ONU zarpa para batalha contra ‘biopiratas’
A apropriação do conhecimento tradicional em torno dos recursos genéticos está na mira das Nações Unidas, com quinze dias de conversações iniciadas na segunda-feira sobre o fim da chamada biopirataria.
Após mais de 20 anos de negociações, a Organização Mundial da Propriedade Intelectual das Nações Unidas espera concluir um tratado que proteja esse conhecimento da exploração, impondo maior transparência no sistema de patentes.
“Este é um momento histórico”, disse o chefe da OMPI, Daren Tang, enquanto os mais de 190 Estados-membros da agência se reúnem na sua sede em Genebra para conversações que decorrem até 24 de maio.
“Trata-se de combater a biopirataria, ou seja, a utilização de conhecimentos tradicionais ou de recursos genéticos sem o acordo de quem os detém e sem que estes possam beneficiar deles”, disse Christophe Bigot, que lidera a delegação francesa.
Embora os recursos genéticos naturais – como os encontrados em plantas medicinais, culturas agrícolas e raças animais – não possam ser diretamente protegidos como propriedade internacional, as invenções desenvolvidas a partir deles podem ser patenteadas.
Esses recursos são cada vez mais utilizados pelas empresas em tudo, desde cosméticos a sementes, medicamentos, biotecnologia e suplementos alimentares.
Organizações não-governamentais citam os casos das plantas maca do Peru, do hoodia da África do Sul e do nim da Índia.
Busca por consenso
Embora árduo, houve vitórias, como aconteceu com o nim.
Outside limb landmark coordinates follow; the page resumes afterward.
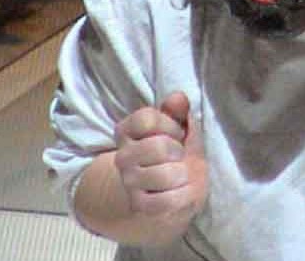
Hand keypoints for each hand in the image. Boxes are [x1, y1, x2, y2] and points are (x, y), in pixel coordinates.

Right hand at [113, 92, 207, 223]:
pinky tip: (182, 191)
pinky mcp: (138, 206)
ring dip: (182, 174)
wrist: (170, 188)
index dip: (171, 125)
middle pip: (158, 147)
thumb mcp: (178, 126)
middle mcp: (122, 156)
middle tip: (179, 156)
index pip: (148, 119)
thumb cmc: (175, 150)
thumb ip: (178, 110)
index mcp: (126, 130)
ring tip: (180, 174)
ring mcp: (128, 182)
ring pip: (165, 175)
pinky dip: (183, 196)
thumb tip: (179, 98)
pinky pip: (167, 201)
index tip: (176, 133)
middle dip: (179, 151)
Em 1995, as propriedades desta árvore – utilizada na Índia há milhares de anos na agricultura, na medicina e na cosmética – foram objecto de uma série de patentes registadas, nomeadamente, pelo gigante químico norte-americano WR Grace.
Após 10 anos de luta, o Instituto Europeu de Patentes retirou pela primeira vez uma patente alegando “biopirataria”.
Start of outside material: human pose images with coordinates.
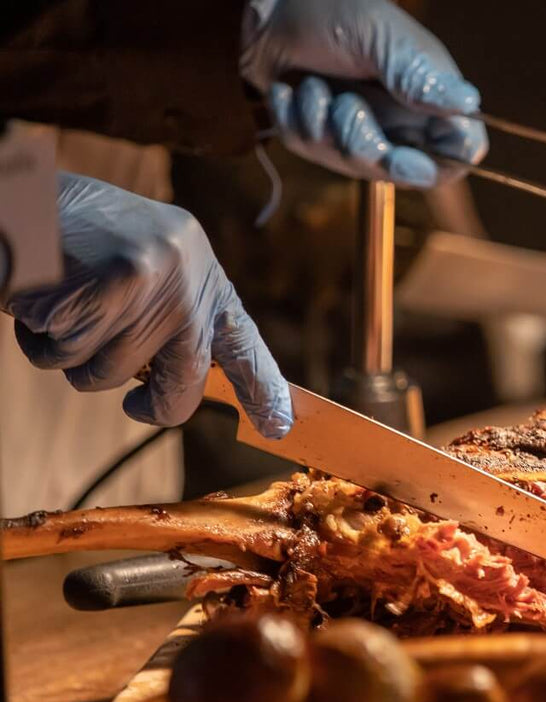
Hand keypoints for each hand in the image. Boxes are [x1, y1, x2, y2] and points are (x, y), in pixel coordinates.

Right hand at [4, 173, 292, 437]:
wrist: (16, 192)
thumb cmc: (73, 238)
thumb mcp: (142, 268)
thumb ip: (166, 316)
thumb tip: (176, 384)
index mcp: (201, 271)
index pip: (241, 341)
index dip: (262, 388)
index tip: (279, 427)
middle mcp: (187, 278)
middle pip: (183, 383)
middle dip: (155, 405)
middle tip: (137, 406)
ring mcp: (150, 286)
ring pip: (106, 375)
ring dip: (70, 355)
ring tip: (58, 304)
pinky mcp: (105, 293)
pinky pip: (62, 355)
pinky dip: (37, 338)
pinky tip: (36, 297)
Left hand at [240, 0, 487, 186]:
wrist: (270, 11)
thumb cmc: (332, 11)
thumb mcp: (379, 38)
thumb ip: (419, 76)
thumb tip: (469, 103)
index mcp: (430, 95)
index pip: (461, 149)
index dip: (441, 163)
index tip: (404, 156)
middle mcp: (403, 120)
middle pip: (404, 171)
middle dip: (366, 145)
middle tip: (346, 106)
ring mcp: (364, 133)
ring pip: (355, 167)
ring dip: (324, 125)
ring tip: (314, 84)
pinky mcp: (326, 140)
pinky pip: (314, 155)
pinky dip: (297, 122)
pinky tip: (294, 91)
O projecto de tratado da OMPI estipula que os requerentes de patentes serão obrigados a revelar de que país vieram os recursos genéticos de uma invenção e os povos indígenas que forneceram o conhecimento tradicional associado.
Os oponentes do tratado temem que ele prejudique a inovação.
Mas os proponentes dizem que um requisito adicional de divulgação aumentaria a segurança jurídica, a transparência e a eficiência do sistema de patentes.
Afirmam que isso “ajudará a garantir que tais conhecimentos e recursos sejam utilizados com a permissão dos países e/ou comunidades de onde são originários, permitindo-lhes beneficiar de alguma forma das invenções resultantes”, segundo Wend Wendland, diretor do Divisão de conhecimento tradicional da OMPI.
Wendland disse que a adoção do instrumento “concluiria mais de duas décadas de negociações sobre uma questão de grande importância para muitos países”.
A OMPI espera que os países consigam chegar a um consenso.
Persistem divergências, nomeadamente sobre a criação de sanções e as condições para a revogação de patentes.
“O texto foi bastante reduzido para se chegar a algum compromisso potencial”, disse à AFP a especialista Viviana Munoz Tellez, do Centro Sul, um grupo de reflexão intergovernamental que representa os interesses de 55 países em desenvolvimento.
Superando confrontos Norte-Sul
O tratado proposto tem “valor simbólico porque é a primeira vez que haverá alguma referência, por exemplo, ao conhecimento tradicional num instrumento de PI”, disse Munoz Tellez.
Terá um efeito direto em termos de transparência, mesmo que não resolva todos os problemas, disse ela.
Mais de 30 países têm tais requisitos de divulgação nas suas leis nacionais. A maioria destas são economias emergentes, incluindo a China, o Brasil, a Índia e a África do Sul, mas também existem estados europeus, como a França, a Alemanha e a Suíça.
No entanto, esses procedimentos variam e nem sempre são obrigatórios.
“É importante ir além dos confrontos que são demasiado estéreis” entre o Norte e o Sul globais, disse um diplomata, sob condição de anonimato.
“Vários países do Norte possuem recursos genéticos, como a Austrália ou a França, e vários países do Sul têm laboratórios e empresas muito grandes que utilizam recursos genéticos, como a Índia ou o Brasil”, acrescentou a fonte.
Há dois anos, os países concordaram inesperadamente em convocar uma conferência diplomática em 2024 para concluir um acordo.
Apenas os Estados Unidos e o Japão se dissociaram oficialmente da decisão, sem contudo se oporem ao consenso.
A missão do Japão em Genebra disse à AFP que espera que o resultado da conferência seja “claro, razoável e prático de aplicar”.